Her soul mate turned killer, and she was his prey.

They were married 21 years, and many of them were wonderful years, years she looks back on with nostalgia for the goodness and for the unexpected, miracle child born when they didn’t think they could have children.

She remembers that the day she became pregnant, he changed. He stopped sleeping with her. He stayed drunk and high on drugs. He quit his job and refused to go back to work the entire time she was pregnant and for the first years of their child’s life.

She was in shock. Along with the challenges of a first baby—little sleep and a post-partum body in recovery from pregnancy—they were in financial crisis. So she went to work when the baby was 4 weeks old.

He was responsible for the baby while she was working. But one day she came home to find the baby under the bed, its head caught in the open box springs, and her husband passed out on top the bed.

He verbally abused her and the abuse increased after their child was born. He accused her of being an incompetent mother. His approach to child-rearing was to treat his toddler as a best friend. She knew the child needed a father. The tension grew.

This family of three lived in her inherited mobile home on family property. Very suddenly one day, she sensed that death was coming. She left, taking their child, the child’s night-night Barney, a basket of laundry and $200 set aside for the house payment. Her vehicle was not street-legal, she had no job, and no real plan. She reached a relative who put her and her child in a motel room for the night.

She got a protective order and started divorce proceedings. She and her child moved back into the mobile home. Her husband stalked her, vandalized her vehicle, and lit fires around the mobile home while they were asleep inside. He continued drinking and drugging, and was in and out of jail. He finally broke into the house and was apprehended by the police, went to jail and received a 10-years sentence for a first-time felony.

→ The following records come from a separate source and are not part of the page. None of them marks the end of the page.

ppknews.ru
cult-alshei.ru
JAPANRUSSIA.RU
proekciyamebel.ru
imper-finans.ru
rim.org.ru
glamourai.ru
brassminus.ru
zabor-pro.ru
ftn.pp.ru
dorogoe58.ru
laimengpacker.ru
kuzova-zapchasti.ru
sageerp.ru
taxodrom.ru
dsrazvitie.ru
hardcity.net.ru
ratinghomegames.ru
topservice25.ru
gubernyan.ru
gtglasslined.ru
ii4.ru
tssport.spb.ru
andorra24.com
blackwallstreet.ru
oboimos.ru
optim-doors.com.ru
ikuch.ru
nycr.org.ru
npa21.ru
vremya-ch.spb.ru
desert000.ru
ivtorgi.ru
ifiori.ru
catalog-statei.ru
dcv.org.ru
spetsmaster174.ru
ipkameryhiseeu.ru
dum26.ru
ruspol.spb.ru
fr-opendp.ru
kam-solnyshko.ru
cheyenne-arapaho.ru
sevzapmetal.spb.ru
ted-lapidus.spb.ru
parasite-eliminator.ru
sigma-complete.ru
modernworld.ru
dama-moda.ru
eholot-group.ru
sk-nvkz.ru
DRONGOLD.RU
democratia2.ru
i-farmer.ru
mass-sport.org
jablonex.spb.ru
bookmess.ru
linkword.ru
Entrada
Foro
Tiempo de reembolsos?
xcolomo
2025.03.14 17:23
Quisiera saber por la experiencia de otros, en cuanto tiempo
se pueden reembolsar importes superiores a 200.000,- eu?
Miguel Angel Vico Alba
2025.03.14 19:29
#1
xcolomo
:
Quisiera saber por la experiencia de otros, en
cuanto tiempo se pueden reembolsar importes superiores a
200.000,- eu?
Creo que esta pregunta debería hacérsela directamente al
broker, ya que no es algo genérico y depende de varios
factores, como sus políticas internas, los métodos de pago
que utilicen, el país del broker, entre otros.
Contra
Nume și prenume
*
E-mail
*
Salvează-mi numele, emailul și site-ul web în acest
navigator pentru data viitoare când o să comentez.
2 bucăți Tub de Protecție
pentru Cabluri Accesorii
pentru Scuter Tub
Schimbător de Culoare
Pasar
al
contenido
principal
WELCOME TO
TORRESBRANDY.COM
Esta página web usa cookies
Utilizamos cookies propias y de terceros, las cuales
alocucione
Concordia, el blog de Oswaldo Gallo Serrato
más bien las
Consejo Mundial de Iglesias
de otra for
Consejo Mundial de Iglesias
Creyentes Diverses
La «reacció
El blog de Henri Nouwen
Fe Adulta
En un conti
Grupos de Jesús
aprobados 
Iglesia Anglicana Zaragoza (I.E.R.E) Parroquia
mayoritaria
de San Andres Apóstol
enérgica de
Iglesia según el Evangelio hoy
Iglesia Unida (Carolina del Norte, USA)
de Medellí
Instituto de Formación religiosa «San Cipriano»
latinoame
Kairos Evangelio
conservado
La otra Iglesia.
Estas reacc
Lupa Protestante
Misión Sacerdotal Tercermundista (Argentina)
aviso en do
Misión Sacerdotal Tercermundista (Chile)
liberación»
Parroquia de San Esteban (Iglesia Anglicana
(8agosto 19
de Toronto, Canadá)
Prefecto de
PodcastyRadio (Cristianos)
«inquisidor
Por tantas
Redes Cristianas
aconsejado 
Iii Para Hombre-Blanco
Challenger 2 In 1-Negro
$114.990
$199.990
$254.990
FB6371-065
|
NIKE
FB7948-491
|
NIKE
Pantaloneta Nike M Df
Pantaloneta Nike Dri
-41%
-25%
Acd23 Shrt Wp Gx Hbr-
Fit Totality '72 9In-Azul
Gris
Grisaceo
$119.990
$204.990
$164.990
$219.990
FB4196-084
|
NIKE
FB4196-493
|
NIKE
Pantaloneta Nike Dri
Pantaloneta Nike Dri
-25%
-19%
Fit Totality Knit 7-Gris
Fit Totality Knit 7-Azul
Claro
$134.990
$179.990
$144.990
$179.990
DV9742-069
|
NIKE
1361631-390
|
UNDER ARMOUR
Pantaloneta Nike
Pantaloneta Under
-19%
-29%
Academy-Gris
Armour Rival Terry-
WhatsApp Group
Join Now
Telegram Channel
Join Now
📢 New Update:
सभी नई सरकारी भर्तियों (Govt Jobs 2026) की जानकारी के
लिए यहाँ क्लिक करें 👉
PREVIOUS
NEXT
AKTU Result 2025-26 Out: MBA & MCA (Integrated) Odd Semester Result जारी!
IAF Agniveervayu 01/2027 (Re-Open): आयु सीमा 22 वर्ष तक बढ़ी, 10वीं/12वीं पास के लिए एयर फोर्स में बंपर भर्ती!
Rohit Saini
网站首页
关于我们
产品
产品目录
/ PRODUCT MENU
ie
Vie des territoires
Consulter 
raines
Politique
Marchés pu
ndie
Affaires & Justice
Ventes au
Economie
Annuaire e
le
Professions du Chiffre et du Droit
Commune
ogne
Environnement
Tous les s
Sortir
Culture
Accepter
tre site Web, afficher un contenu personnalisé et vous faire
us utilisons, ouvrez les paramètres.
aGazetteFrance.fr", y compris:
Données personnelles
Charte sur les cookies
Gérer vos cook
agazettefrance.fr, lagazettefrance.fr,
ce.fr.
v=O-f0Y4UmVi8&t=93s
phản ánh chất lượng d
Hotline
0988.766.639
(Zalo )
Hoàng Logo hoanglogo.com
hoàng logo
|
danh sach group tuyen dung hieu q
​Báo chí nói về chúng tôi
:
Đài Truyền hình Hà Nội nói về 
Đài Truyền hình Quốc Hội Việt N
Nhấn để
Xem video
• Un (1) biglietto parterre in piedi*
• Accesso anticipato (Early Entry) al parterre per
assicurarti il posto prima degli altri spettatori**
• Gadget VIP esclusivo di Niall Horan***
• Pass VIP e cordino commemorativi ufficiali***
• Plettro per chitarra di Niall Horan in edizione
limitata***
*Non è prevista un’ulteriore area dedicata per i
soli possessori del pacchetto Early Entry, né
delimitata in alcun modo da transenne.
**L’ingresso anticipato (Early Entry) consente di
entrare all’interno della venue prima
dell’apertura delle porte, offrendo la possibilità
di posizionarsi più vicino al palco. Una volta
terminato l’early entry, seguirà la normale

Support from HCWC helped this client put her life in order. She got a job, set up a home, and bought a car. She has been committed to learning new skills through counseling, both as an individual and as a member of a support group. Children’s counseling helped correct behavior her child had learned as a result of living with an alcoholic parent.

Eventually, this client met a wonderful man and married again. After nine years of marriage, when that man abused her, she knew what to do. Though shaken, she still left, and she took along her self-esteem, a vehicle, a job, and knowledge of how to set up a household for herself and her child. She says today that her only mistake was to minimize the verbal abuse she experienced the past few years in this relationship.